What you need to do:
Line count for "Možnost": say how many lines of the data contain it, with no other text.

::: Extracted records :::

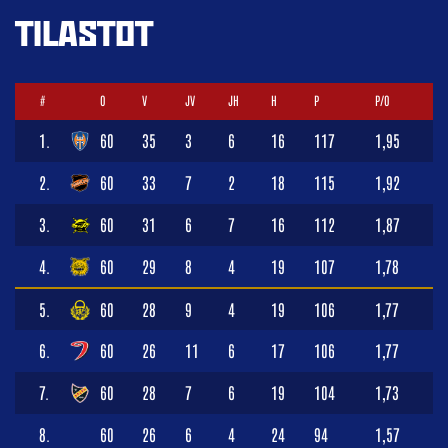
TILASTOT
#
O
V
JV
JH
H
P
P/O
1.
60
35
3
6
16
117
1,95
2.
60
33
7
2
18
115
1,92
3.
60
31
6
7
16
112
1,87
4.
60
29
8
4
19
107
1,78
5.
60
28
9
4
19
106
1,77
6.
60
26
11
6
17
106
1,77
7.
60
28
7
6
19
104
1,73
8.
60
26
6
4
24
94
1,57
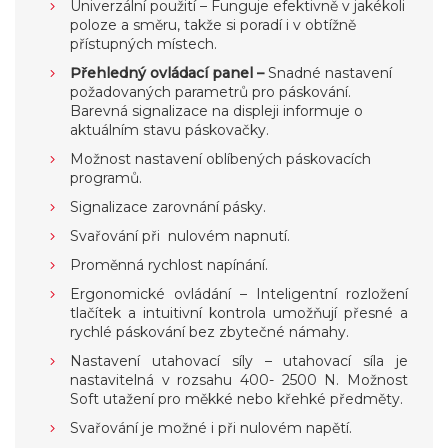
Univerzální použití – Funguje efektivně v jakékoli
poloze a směru, takže si poradí i v obtížně
přístupných místech.
Přehledný ovládací panel –
Snadné nastavení
požadovaných parametrů pro páskování.
Barevná signalizace na displeji informuje o
aktuálním stavu páskovačky.
Možnost nastavení oblíbených páskovacích
programů.
Signalizace zarovnání pásky.
Svařování při nulovém napnutí.
Proměnná rychlost napínání.
Ergonomické ovládání – Inteligentní rozložení
tlačítek a intuitivní kontrola umožňují přesné a
rychlé páskování bez zbytečné námahy.
Nastavení utahovací síly – utahovací síla je
nastavitelná v rozsahu 400- 2500 N. Možnost
Soft utažení pro měkké nebo křehké předměty.
Svařování je možné i při nulovém napětí.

:::

Reply:
2